A Polícia Civil de Rondônia deflagrou, nesta sexta-feira (5), a Operação Descarrilho II, considerada uma das maiores ofensivas já realizadas pela instituição no enfrentamento ao crime organizado no estado. A ação mira uma célula da facção Comando Vermelho, com atuação em Rolim de Moura, Jaru e outras sete cidades de Rondônia e Mato Grosso do Sul.
Ao todo, 98 medidas cautelares foram cumpridas, sendo:
39 prisões preventivas,
30 mandados de busca e apreensão domiciliar,
29 bloqueios de bens.
Mais de 200 policiais civis participaram da operação, coordenada pela 2ª DRACO/DECCO, com apoio da SESDEC, CORE, DPI, Delegacias Regionais e Ministério Público de Rondônia. A ação integra a rede RENORCRIN do Ministério da Justiça.
Cidades onde houve cumprimento de mandados
Rolim de Moura (RO)
Jaru (RO)
Ji-Paraná (RO)
Cacoal (RO)
Espigão do Oeste (RO)
Theobroma (RO)
Vale do Anari (RO)
Machadinho do Oeste (RO)
Campo Grande (MS)
Rolim de Moura e Jaru concentram a maioria das prisões
Em Rolim de Moura, foram cumpridas:
24 prisões,
21 buscas domiciliares.
Em Jaru, os alvos foram:
15 prisões,
9 buscas, incluindo integrantes envolvidos em incêndios criminosos contra provedores de internet, ordenados como forma de intimidação e retaliação por extorsões não atendidas.
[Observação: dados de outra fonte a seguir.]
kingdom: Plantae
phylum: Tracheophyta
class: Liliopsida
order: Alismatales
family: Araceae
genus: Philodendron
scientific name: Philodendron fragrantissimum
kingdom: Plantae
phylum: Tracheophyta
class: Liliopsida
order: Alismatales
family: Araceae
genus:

Investigação teve início após sequestro
As apurações começaram após um flagrante de sequestro e cárcere privado cometido por membros do Comando Vermelho contra dois indivíduos que vendiam drogas sem autorização da facção. A intervenção policial impediu a execução das vítimas.
A partir desse caso, a Polícia Civil mapeou uma estrutura criminosa altamente organizada, com:
hierarquia definida,
divisão de tarefas,
atuação intermunicipal,
uso de “laranjas” para lavagem de dinheiro,
comando vindo do núcleo central da facção no Rio de Janeiro.
As investigações também identificaram lideranças, gerentes de bairros e entregadores responsáveis pela distribuição de drogas em diversos municípios.
Lavagem de dinheiro e comunicação por grupo de WhatsApp
A facção movimentava valores por meio de contas de terceiros, realizando transações suspeitas que sustentavam a estrutura criminosa. Um grupo de WhatsApp chamado “Diretoria Rolim de Moura” era utilizado para:
coordenar entregas,
repassar ordens,
gerenciar o comércio de entorpecentes.
Tribunal do crime e ataques incendiários
Os investigadores descobriram que o grupo mantinha um “tribunal do crime”, onde eram decididas punições para membros e rivais.
Em Jaru, os ataques incendiários a provedores de internet foram ordenados pela facção para intimidar empresários que se recusaram a pagar extorsão, colocando vidas em risco e causando sérios prejuízos econômicos.
A Polícia Civil destacou que a Operação Descarrilho II representa um avanço no enfrentamento ao tráfico de drogas e à violência urbana em Rondônia. O trabalho integrado entre Polícia Civil, Ministério Público e SESDEC reforça o compromisso com a segurança pública e com o desmantelamento de organizações criminosas que ameaçam a população.